▶ _ACTIVITY_
Would you repeat each line below precisely as it stands?

▶ _RECORDS SHOWN_

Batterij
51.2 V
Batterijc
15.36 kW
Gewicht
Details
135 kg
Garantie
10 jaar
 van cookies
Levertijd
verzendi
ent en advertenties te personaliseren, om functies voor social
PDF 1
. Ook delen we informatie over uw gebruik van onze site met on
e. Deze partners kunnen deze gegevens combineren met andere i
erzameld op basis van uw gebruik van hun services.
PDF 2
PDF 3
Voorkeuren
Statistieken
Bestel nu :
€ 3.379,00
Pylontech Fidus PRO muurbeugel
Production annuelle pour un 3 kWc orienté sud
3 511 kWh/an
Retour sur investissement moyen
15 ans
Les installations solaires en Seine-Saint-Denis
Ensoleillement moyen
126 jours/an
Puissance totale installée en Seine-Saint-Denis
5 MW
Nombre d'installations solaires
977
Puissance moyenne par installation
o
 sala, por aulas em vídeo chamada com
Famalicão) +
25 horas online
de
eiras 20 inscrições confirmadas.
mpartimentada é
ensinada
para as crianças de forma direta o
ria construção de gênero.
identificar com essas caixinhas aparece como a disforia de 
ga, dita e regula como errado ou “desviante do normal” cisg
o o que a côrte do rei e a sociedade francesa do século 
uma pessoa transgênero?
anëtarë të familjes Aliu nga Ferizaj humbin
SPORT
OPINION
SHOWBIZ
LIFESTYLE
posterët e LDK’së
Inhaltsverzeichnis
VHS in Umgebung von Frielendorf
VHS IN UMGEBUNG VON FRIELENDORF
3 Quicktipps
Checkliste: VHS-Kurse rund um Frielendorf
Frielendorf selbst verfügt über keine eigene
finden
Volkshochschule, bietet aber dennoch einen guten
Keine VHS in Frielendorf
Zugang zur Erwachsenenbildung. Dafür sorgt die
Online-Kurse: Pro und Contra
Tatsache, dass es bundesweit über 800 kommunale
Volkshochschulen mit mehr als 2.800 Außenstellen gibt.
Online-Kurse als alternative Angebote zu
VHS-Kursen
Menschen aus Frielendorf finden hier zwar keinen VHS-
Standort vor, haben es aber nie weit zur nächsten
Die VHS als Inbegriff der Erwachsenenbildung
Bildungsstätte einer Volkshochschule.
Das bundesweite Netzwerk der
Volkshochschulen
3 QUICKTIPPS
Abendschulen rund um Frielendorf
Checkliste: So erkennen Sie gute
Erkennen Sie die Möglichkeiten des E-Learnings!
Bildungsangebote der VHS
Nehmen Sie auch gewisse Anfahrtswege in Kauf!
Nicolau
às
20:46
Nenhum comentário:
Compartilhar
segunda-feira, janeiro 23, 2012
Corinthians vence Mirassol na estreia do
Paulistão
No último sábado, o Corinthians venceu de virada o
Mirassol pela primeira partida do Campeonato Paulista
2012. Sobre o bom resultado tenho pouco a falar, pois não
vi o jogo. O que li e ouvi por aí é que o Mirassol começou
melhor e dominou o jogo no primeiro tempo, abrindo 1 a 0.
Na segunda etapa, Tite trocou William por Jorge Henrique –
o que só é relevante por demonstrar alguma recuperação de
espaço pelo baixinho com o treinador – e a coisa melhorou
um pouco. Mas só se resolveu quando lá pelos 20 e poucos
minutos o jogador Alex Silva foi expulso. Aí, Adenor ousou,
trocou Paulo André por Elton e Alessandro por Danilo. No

▶ _RESPONSE BELOW_
Batterij
51.2 V
Batterijc
15.36 kW
Gewicht
Details
135 kg
Garantie
10 jaar
 van cookies
Levertijd
verzendi
ent en advertenties te personaliseren, om functies voor social
PDF 1
. Ook delen we informatie over uw gebruik van onze site met on
e. Deze partners kunnen deze gegevens combineren met andere i
erzameld op basis van uw gebruik van hun services.
PDF 2
PDF 3
Voorkeuren
Statistieken
Bestel nu :
€ 3.379,00
Pylontech Fidus PRO muurbeugel
Production annuelle pour un 3 kWc orienté sud
3 511 kWh/an
Retour sur investissement moyen
15 ans
Les installations solaires en Seine-Saint-Denis
Ensoleillement moyen
126 jours/an
Puissance totale installée en Seine-Saint-Denis
5 MW
Nombre d'installations solaires
977
Puissance moyenne par installation
o
 sala, por aulas em vídeo chamada com
Famalicão) +
25 horas online
de
eiras 20 inscrições confirmadas.
mpartimentada é
ensinada
para as crianças de forma direta o
ria construção de gênero.
identificar com essas caixinhas aparece como a disforia de 
ga, dita e regula como errado ou “desviante do normal” cisg
o o que a côrte do rei e a sociedade francesa do século 
uma pessoa transgênero?
anëtarë të familjes Aliu nga Ferizaj humbin
SPORT
OPINION
SHOWBIZ
LIFESTYLE
posterët e LDK’së
Inhaltsverzeichnis
VHS in Umgebung von Frielendorf
VHS IN UMGEBUNG VON FRIELENDORF
3 Quicktipps
Checkliste: VHS-Kurse rund um Frielendorf
Frielendorf selbst verfügt über keine eigene
finden
Volkshochschule, bietet aber dennoch einen guten
Keine VHS in Frielendorf
Zugang zur Erwachsenenbildung. Dafür sorgt die
Online-Kurse: Pro und Contra
Tatsache, dass es bundesweit über 800 kommunale
Volkshochschulen mit mehr als 2.800 Außenstellen gibt.
Online-Kurse als alternative Angebote zu
VHS-Kursen
Menschen aus Frielendorf finden hier zwar keinen VHS-
Standort vor, haben es aber nie weit zur nächsten
Die VHS als Inbegriff der Erwachsenenbildung
Bildungsstätte einer Volkshochschule.
Das bundesweite Netzwerk der
Volkshochschulen
3 QUICKTIPPS
Abendschulen rund um Frielendorf
Checkliste: So erkennen Sie gute
Erkennen Sie die Möglichkeiten des E-Learnings!
Bildungsangebote der VHS
Nehmen Sie auch gewisse Anfahrtswege in Kauf!
Nicolau
às
20:46
Nenhum comentário:
Compartilhar
segunda-feira, janeiro 23, 2012
Corinthians vence Mirassol na estreia do
Paulistão
No último sábado, o Corinthians venceu de virada o
Mirassol pela primeira partida do Campeonato Paulista
2012. Sobre o bom resultado tenho pouco a falar, pois não
vi o jogo. O que li e ouvi por aí é que o Mirassol começou
melhor e dominou o jogo no primeiro tempo, abrindo 1 a 0.
Na segunda etapa, Tite trocou William por Jorge Henrique –
o que só é relevante por demonstrar alguma recuperação de
espaço pelo baixinho com o treinador – e a coisa melhorou
um pouco. Mas só se resolveu quando lá pelos 20 e poucos
minutos o jogador Alex Silva foi expulso. Aí, Adenor ousou,
trocou Paulo André por Elton e Alessandro por Danilo. No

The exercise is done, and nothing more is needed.